## THE TASK
Please print all of the records shown below, exactly as given.

## PROVIDED RECORDS
----
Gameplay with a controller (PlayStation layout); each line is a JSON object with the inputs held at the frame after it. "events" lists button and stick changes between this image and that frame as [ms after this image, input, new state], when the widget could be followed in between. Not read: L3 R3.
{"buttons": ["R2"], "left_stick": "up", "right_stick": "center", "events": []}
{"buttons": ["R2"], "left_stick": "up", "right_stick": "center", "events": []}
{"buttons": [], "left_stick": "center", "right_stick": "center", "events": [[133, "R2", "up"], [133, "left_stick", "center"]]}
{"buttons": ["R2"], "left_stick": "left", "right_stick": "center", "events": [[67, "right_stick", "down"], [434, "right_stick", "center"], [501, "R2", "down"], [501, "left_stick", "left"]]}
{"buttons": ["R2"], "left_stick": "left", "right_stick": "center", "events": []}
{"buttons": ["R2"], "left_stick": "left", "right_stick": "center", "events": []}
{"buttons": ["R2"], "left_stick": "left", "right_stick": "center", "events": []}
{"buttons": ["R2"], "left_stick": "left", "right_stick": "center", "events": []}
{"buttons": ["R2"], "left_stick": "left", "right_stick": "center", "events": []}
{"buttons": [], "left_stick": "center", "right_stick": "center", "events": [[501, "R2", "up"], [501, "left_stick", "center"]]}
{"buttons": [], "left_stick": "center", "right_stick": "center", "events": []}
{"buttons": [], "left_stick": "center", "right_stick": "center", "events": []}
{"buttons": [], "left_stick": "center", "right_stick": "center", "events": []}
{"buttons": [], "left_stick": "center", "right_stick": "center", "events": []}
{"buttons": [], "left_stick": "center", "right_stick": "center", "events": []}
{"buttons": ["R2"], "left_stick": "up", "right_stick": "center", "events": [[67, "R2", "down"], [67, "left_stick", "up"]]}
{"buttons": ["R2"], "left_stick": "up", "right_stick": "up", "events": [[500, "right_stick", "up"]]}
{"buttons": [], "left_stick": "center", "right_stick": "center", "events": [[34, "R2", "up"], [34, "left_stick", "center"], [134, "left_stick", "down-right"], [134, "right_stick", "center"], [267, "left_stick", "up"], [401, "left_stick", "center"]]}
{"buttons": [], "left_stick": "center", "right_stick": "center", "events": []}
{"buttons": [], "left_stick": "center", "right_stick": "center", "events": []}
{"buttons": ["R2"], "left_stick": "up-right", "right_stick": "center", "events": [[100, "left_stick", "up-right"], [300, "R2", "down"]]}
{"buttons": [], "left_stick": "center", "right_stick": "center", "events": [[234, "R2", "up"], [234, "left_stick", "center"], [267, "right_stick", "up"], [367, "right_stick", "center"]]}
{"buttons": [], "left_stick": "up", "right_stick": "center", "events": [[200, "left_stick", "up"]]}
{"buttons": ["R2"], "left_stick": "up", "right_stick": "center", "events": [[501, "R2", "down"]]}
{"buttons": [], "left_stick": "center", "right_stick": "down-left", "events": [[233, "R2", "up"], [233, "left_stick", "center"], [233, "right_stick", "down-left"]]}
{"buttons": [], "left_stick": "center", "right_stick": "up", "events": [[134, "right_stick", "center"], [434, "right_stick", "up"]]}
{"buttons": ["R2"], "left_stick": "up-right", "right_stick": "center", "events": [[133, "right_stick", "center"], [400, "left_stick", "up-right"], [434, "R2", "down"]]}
----
## SOLUTION TO THIS PROBLEM
Gameplay with a controller (PlayStation layout); each line is a JSON object with the inputs held at the frame after it. "events" lists button and stick changes between this image and that frame as [ms after this image, input, new state], when the widget could be followed in between. Not read: L3 R3.
{"buttons": ["R2"], "left_stick": "up", "right_stick": "center", "events": []}
{"buttons": ["R2"], "left_stick": "up", "right_stick": "center", "events": []}
{"buttons": [], "left_stick": "center", "right_stick": "center", "events": [[133, "R2", "up"], [133, "left_stick", "center"]]}
{"buttons": ["R2"], "left_stick": "left", "right_stick": "center", "events": [[67, "right_stick", "down"], [434, "right_stick", "center"], [501, "R2", "down"], [501, "left_stick", "left"]]}
{"buttons": ["R2"], "left_stick": "left", "right_stick": "center", "events": []}
{"buttons": ["R2"], "left_stick": "left", "right_stick": "center", "events": []}
{"buttons": ["R2"], "left_stick": "left", "right_stick": "center", "events": []}
{"buttons": ["R2"], "left_stick": "left", "right_stick": "center", "events": []}
{"buttons": ["R2"], "left_stick": "left", "right_stick": "center", "events": []}
{"buttons": [], "left_stick": "center", "right_stick": "center", "events": [[501, "R2", "up"], [501, "left_stick", "center"]]}
{"buttons": [], "left_stick": "center", "right_stick": "center", "events": []}
{"buttons": [], "left_stick": "center", "right_stick": "center", "events": []}
{"buttons": [], "left_stick": "center", "right_stick": "center", "events": []}
{"buttons": [], "left_stick": "center", "right_stick": "center", "events": []}
{"buttons": [], "left_stick": "center", "right_stick": "center", "events": []}
{"buttons": ["R2"], "left_stick": "up", "right_stick": "center", "events": [[67, "R2", "down"], [67, "left_stick", "up"]]}
{"buttons": ["R2"], "left_stick": "up", "right_stick": "up", "events": [[500, "right_stick", "up"]]}
{"buttons": [], "left_stick": "center", "right_stick": "center", "events": [[34, "R2", "up"], [34, "left_stick", "center"], [134, "left_stick", "down-right"], [134, "right_stick", "center"], [267, "left_stick", "up"], [401, "left_stick", "center"]]}
{"buttons": [], "left_stick": "center", "right_stick": "center", "events": []}
{"buttons": [], "left_stick": "center", "right_stick": "center", "events": []}
{"buttons": ["R2"], "left_stick": "up-right", "right_stick": "center", "events": [[100, "left_stick", "up-right"], [300, "R2", "down"]]}
{"buttons": [], "left_stick": "center", "right_stick": "center", "events": [[234, "R2", "up"], [234, "left_stick", "center"], [267, "right_stick", "up"], [367, "right_stick", "center"]]}
{"buttons": [], "left_stick": "up", "right_stick": "center", "events": [[200, "left_stick", "up"]]}
{"buttons": ["R2"], "left_stick": "up", "right_stick": "center", "events": [[501, "R2", "down"]]}
{"buttons": [], "left_stick": "center", "right_stick": "down-left", "events": [[233, "R2", "up"], [233, "left_stick", "center"], [233, "right_stick", "down-left"]]}
{"buttons": [], "left_stick": "center", "right_stick": "up", "events": [[134, "right_stick", "center"], [434, "right_stick", "up"]]}
{"buttons": ["R2"], "left_stick": "up-right", "right_stick": "center", "events": [[133, "right_stick", "center"], [400, "left_stick", "up-right"], [434, "R2", "down"]]}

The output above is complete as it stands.